Üç asırlık hikâyemiz: Çağdaşlaşma
Her toplumun, ilâhî takdir gereğince içinde yaşamak zorunda olduğu çağı anlamaya, çağa uyum sağlamaya ihtiyacı var; gerektiğinde kendi temel değerleri, kültür ve medeniyet dinamikleri...
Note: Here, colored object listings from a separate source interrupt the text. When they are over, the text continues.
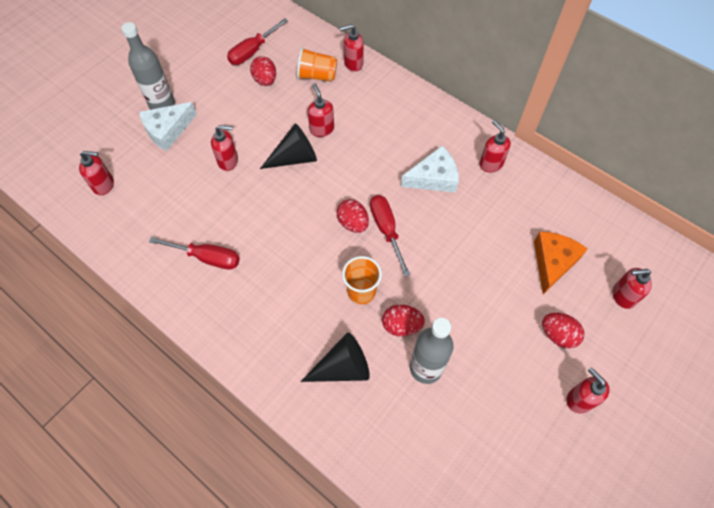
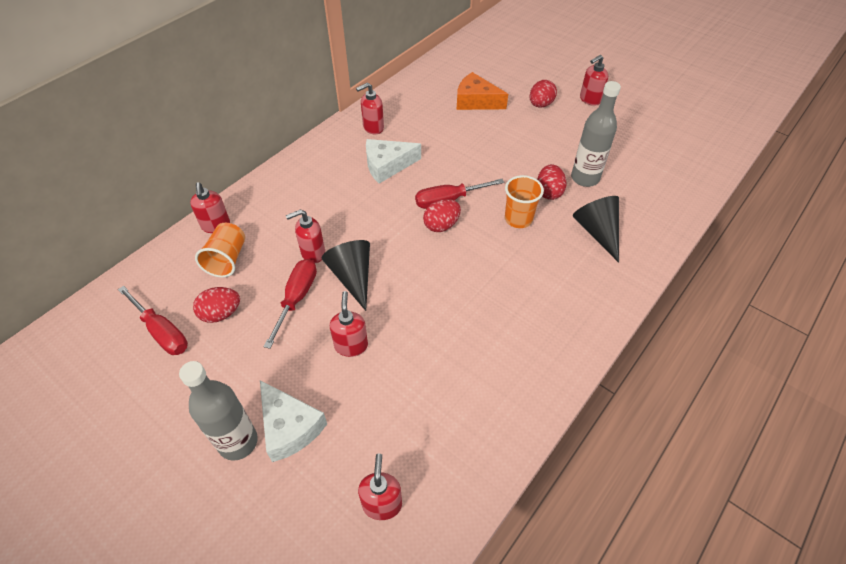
camera: 90 degrees left, 10 degrees down
red screwdriver [149,237,240,270] -> red screwdriver moved to [264,259,317,349]
white cheese [401,146,459,193] -> white cheese turned 90 degrees counterclockwise [366,139,421,184]
red soap dispenser [612,268,652,309] -> none

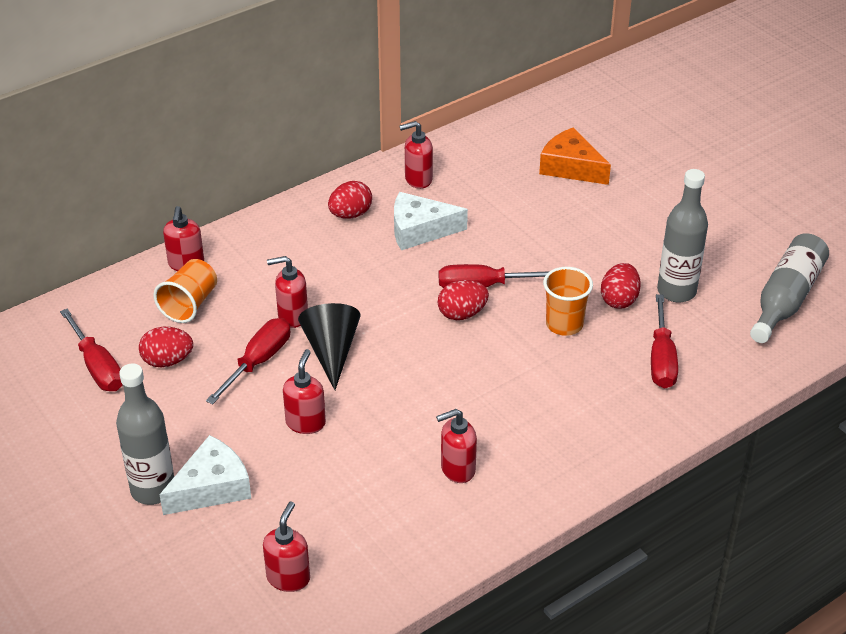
camera: 15 degrees right, 10 degrees down
white cheese [260,380,327,462] -> white cheese turned 105 degrees counterclockwise [159,435,251,515]
red egg [529,80,557,108] -> red egg moved to [328,181,372,219]
black cone [573,196,619,263] -> red screwdriver [651,294,678,389]
red soap dispenser [580,55,608,106] -> red soap dispenser moved to [436,409,477,483]
none -> grey bottle [750,233,829,343]

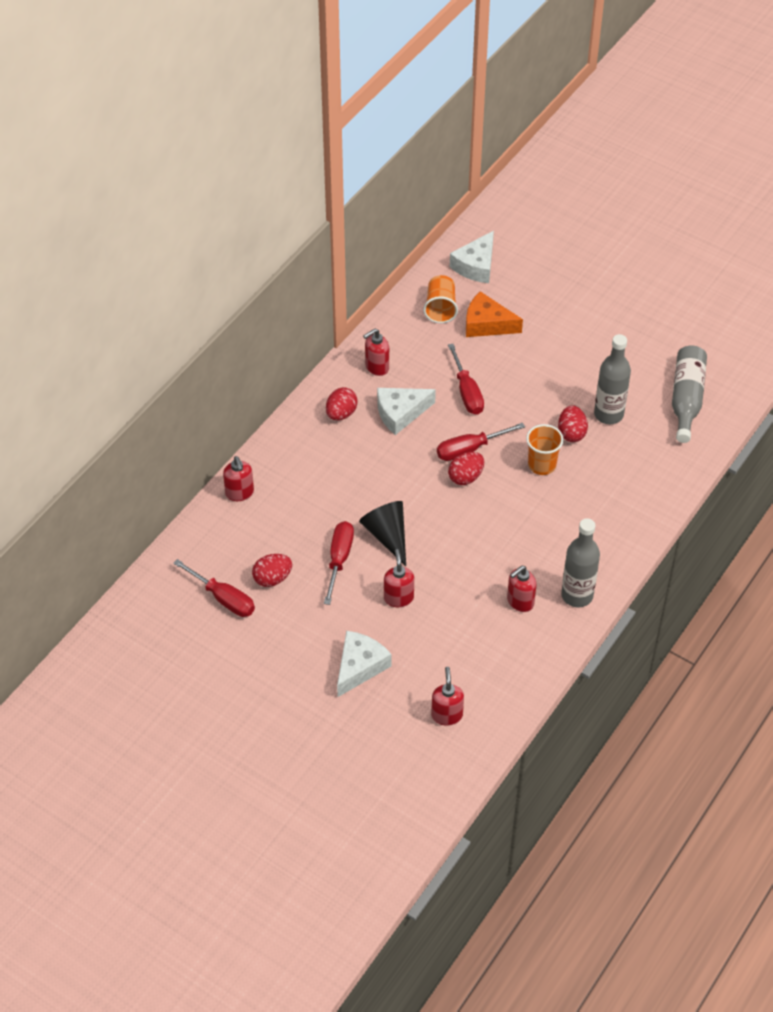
camera: 20 degrees left, 10 degrees up
grey bottle [116,363,174,505] -> grey bottle moved to [561,518,600,607]
orange cup [153,259,217,323] -> orange cup moved to [423,275,458,323]
red soap dispenser [267,256,308,328] -> none
red screwdriver [651,294,678,389] -> red screwdriver moved to [448,344,484,415]
none -> white cheese [450,231,494,283]

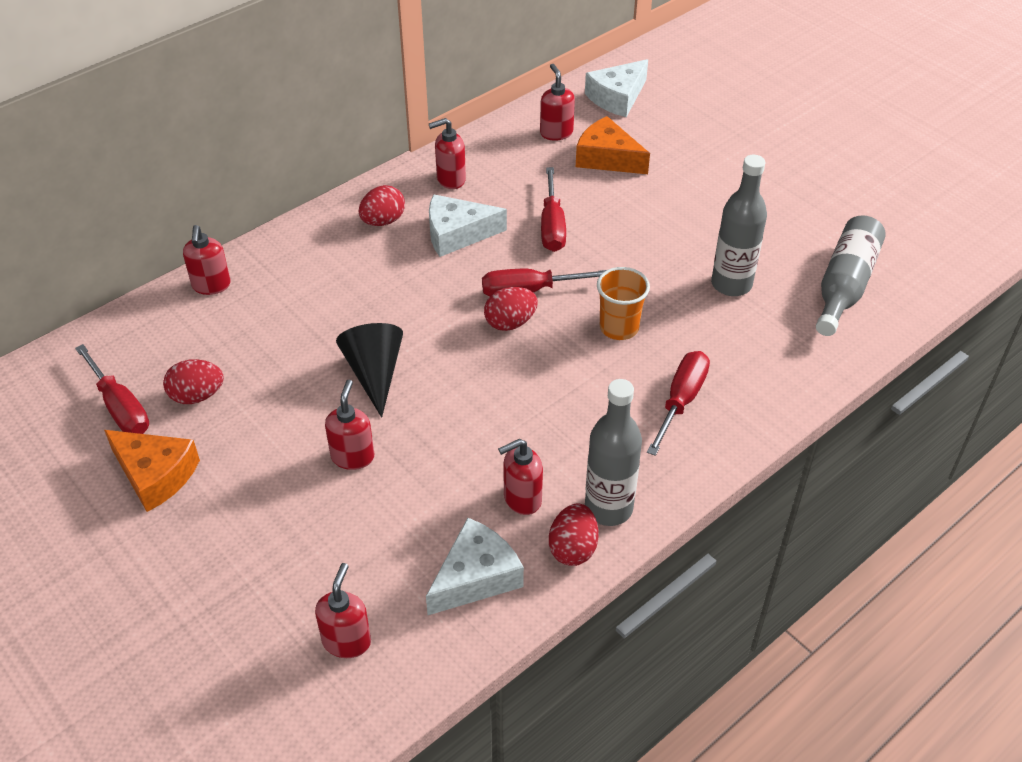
camera: 15 degrees right, 5 degrees down
red screwdriver [324,521,354,605] -> red screwdriver moved to [647,351,710,456]
white cheese [337,631,392,697] -> white cheese moved to [426,518,524,615]
orange cup [423,275,458,323] -> red soap dispenser [540,64,575,141]
red egg [558,405,588,442] -> red egg moved to [549,504,598,566]
none -> orange cheese [104,430,200,512]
Her toplumun, ilâhî takdir gereğince içinde yaşamak zorunda olduğu çağı anlamaya, çağa uyum sağlamaya ihtiyacı var; gerektiğinde kendi temel değerleri, kültür ve medeniyet dinamikleri çerçevesinde çağını dönüştürme görevi var. Bugünkü haliyle Batı toplumları bunu kısmen başarmış görünüyorlar. Bu başarının en önemli eksikliği, dışarıda gördükleri ve diş geçirebildikleri toplumlar üzerine yürüttükleri, “neo colonialism (yeni sömürgecilik) ve oryantalist ötekileştirme” başlığıyla özetleyebileceğimiz gayrı ahlâkî alışkanlıklarını sürdürmeleridir. Bana göre bunun da esas sebebi, çağdaşlaşmayı dinî ve manevi yönden temelsiz bırakmalarıdır. İslam toplumları ise tersi bir temel tutum izliyorlar; dinî ve manevi bağlılıklarını sürdürürken, yaşadıkları çağı doğru kavrayamıyor; o yüzden çağa uyum sağlayamıyor, çağ ile kavga ediyorlar. Müslüman toplumların bu bataklıktan bir türlü çıkamamalarının sebebi ise -hâşâ- din değil, dinî öğretim kurumlarının bin küsur yıl önce oluşturulmuş bulunan, rasyonellik ve ahlâkîlik ilkelerine ilgisiz, inanılmaz derecede katı ve değişmeye direnen yorumu aynıyla sürdürmeye uğraşmaları, toplumsal zihni de böyle inşa etmiş olmalarıdır. *** Aslında bazı Müslüman toplumlarda 18. yüzyılın sonlarından itibaren Avrupa’daki yeni gelişmelerin görülmesiyle çağdaşlaşma hususunda bir farkındalık oluşmaya başlamıştı. Ülkemizde adım adım ilerleyen çağdaşlaşma fikriyatı ve pratiği, araya Birinci Dünya Savaşı ve Kurtuluş Savaşının girmesiyle kısmen kesintiye uğramış; 1920’leren itibaren tekrar başlamıştı. Bu son girişim Osmanlının son yüzyılındaki ılımlı ve entelektüel çizgiden sapmasaydı iyi bir başlangıç olabilirdi.